In this case, major hospitals provided healthcare data to the company so that hospital staff could obtain GenAI outputs consisting of summaries of patient conditions and treatments. The company touted the accuracy of its GenAI product in its marketing, claiming a "severe hallucination rate" of "<0.001%" and "<1 per 100,000." Hallucinations are outputs from GenAI products that may initially appear to be believable but are in fact inaccurate or fabricated. An investigation by the Texas AG's office found that the company made deceptive claims about the accuracy of the outputs from its product and "may have deceived hospitals about the accuracy and safety" of the product as a result.

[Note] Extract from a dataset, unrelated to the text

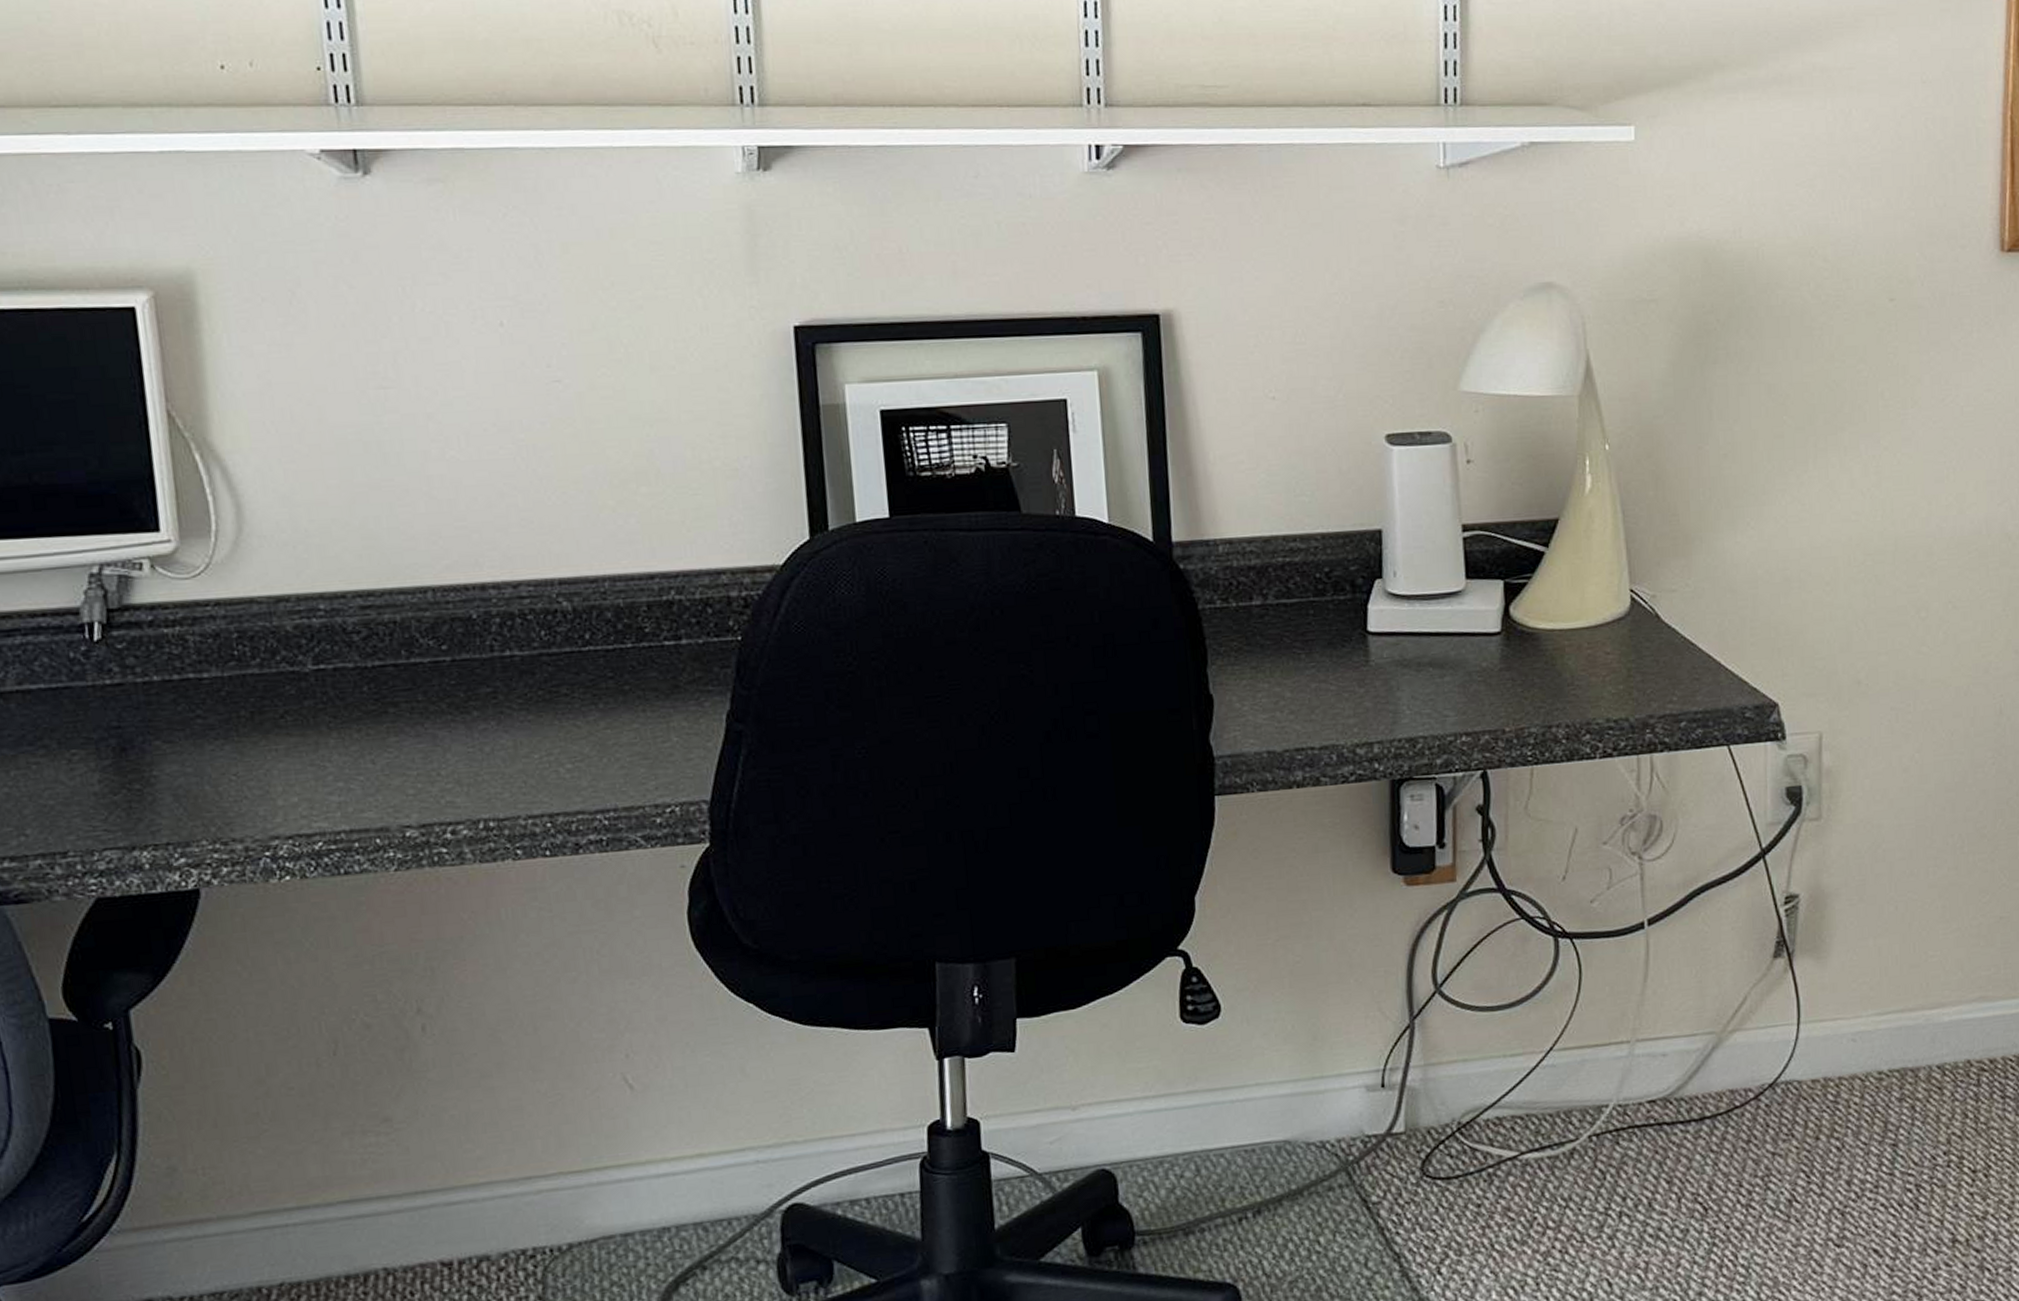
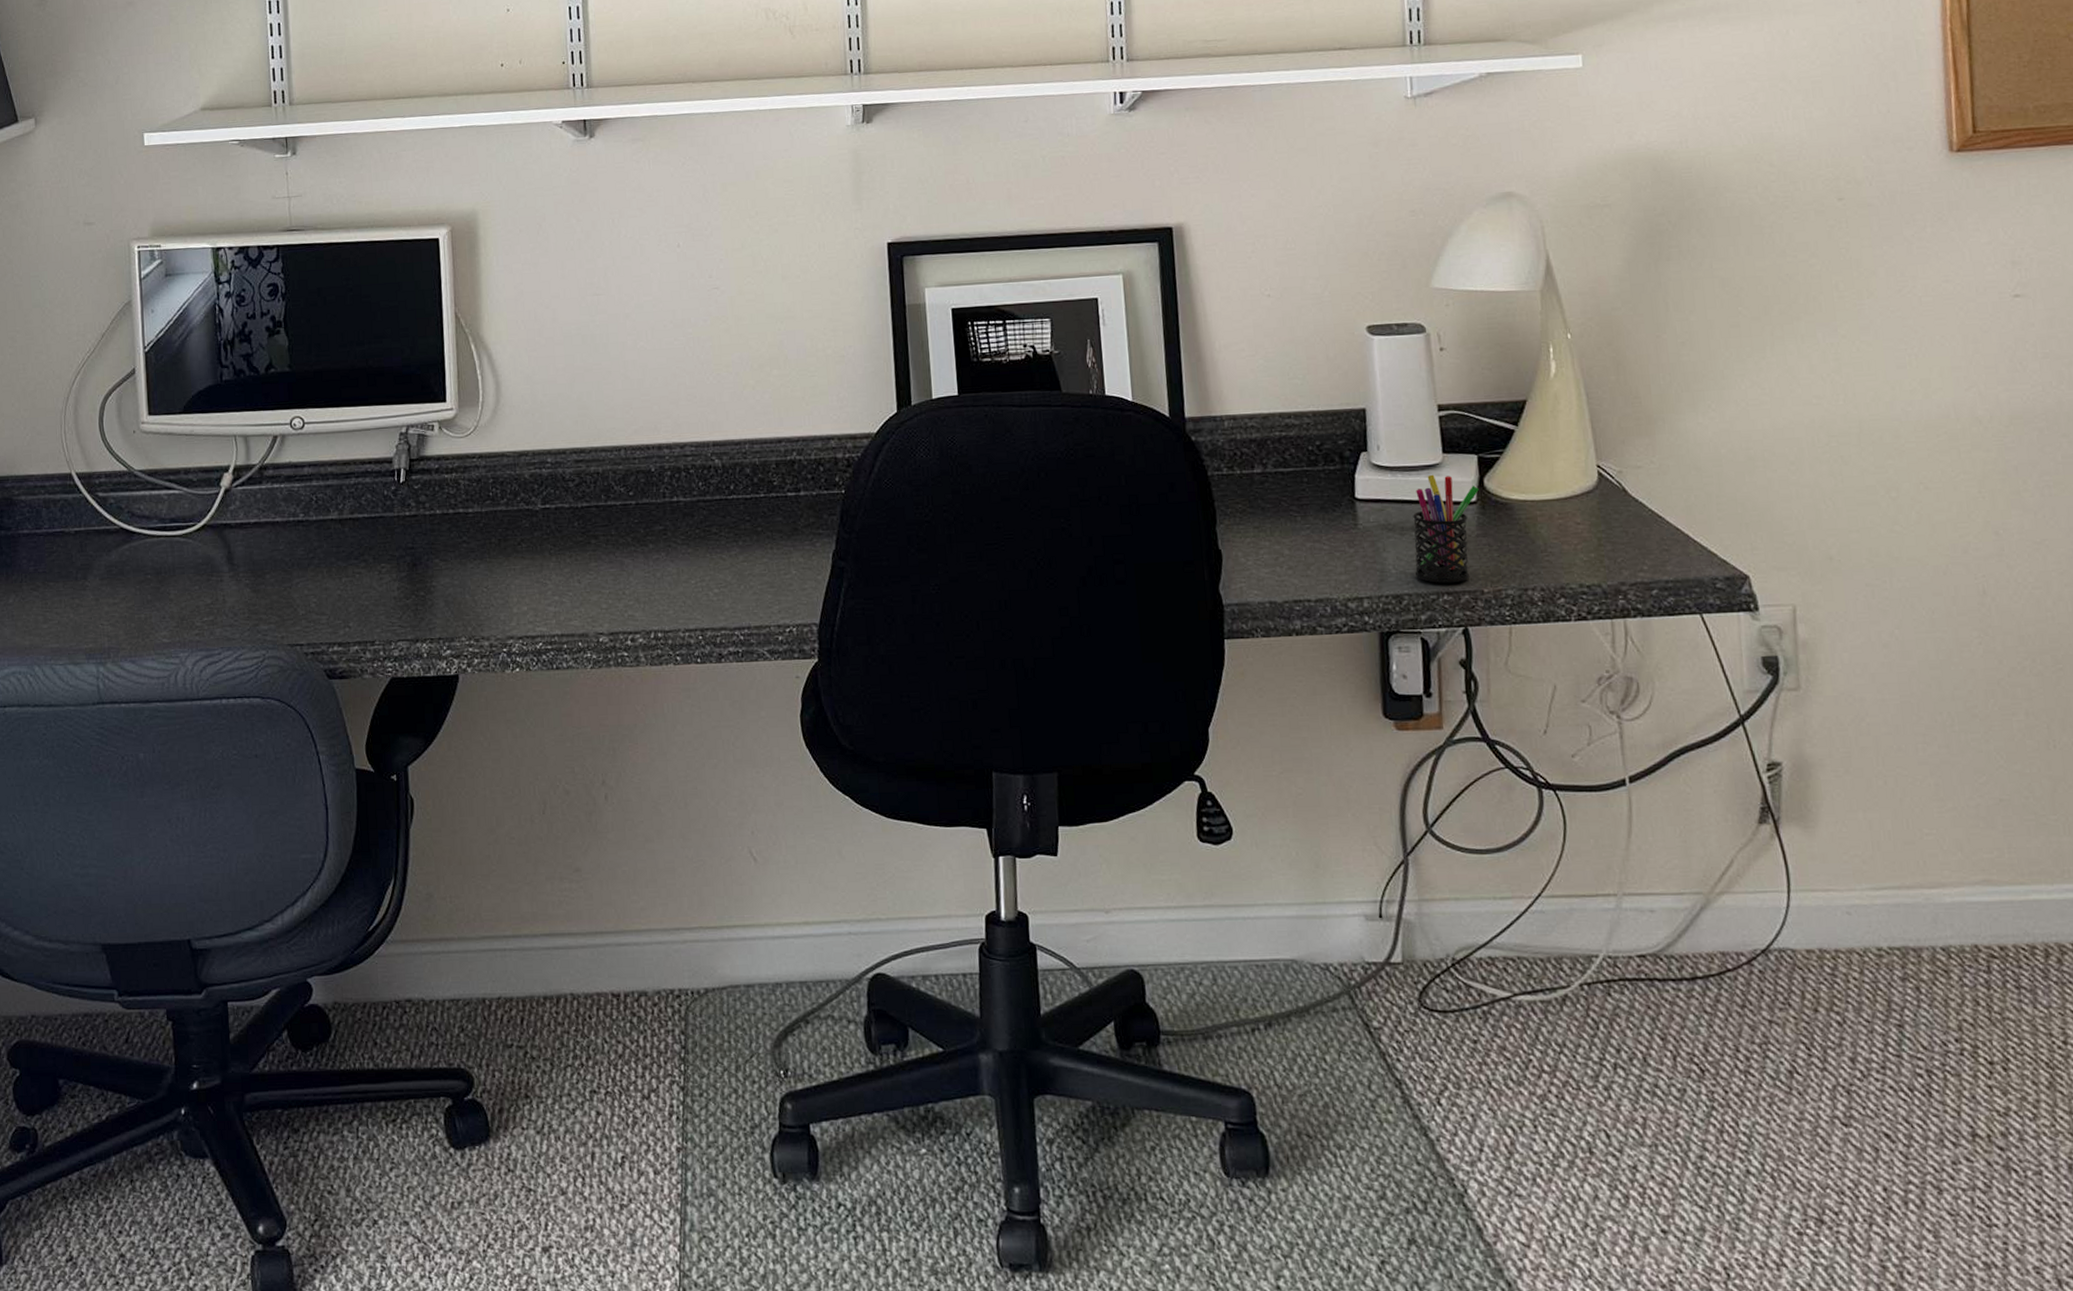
pen holder: none [1431,603,1504,724] -> present [1413,474,1479,584]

In connection with the settlement, the company agreed that any marketing of "metrics, benchmarks, or similar measurements describing the outputs of its generative AI products" must "clearly and conspicuously disclose" the "meaning or definition" of the metric, benchmark, or similar measurement, as well as the "method, procedure, or any other process" used in its calculation.
FTC Warns About Discriminatory Impacts of AI
This agreement out of Texas follows warnings by the Federal Trade Commission (FTC) that market participants may violate the FTC Act by using AI that has discriminatory impacts, by making misleading or unsubstantiated claims about AI, or by deploying AI without risk mitigation. The FTC also issued a report evaluating the use and impact of AI in combating online harms that addresses concerns about AI inaccuracy, bias, and discriminatory design. The FTC has required companies to destroy algorithms and other products that were trained on data that should not have been collected.
What Businesses Should Be Doing Now
Businesses should evaluate their internal AI governance and compliance programs with the assistance of counsel, considering emerging laws, regulations, guidance, and potential reputational impacts. In particular, businesses should be careful about claims made about the accuracy, safety, or impact of any AI tools that they are marketing, procuring, deploying, or using.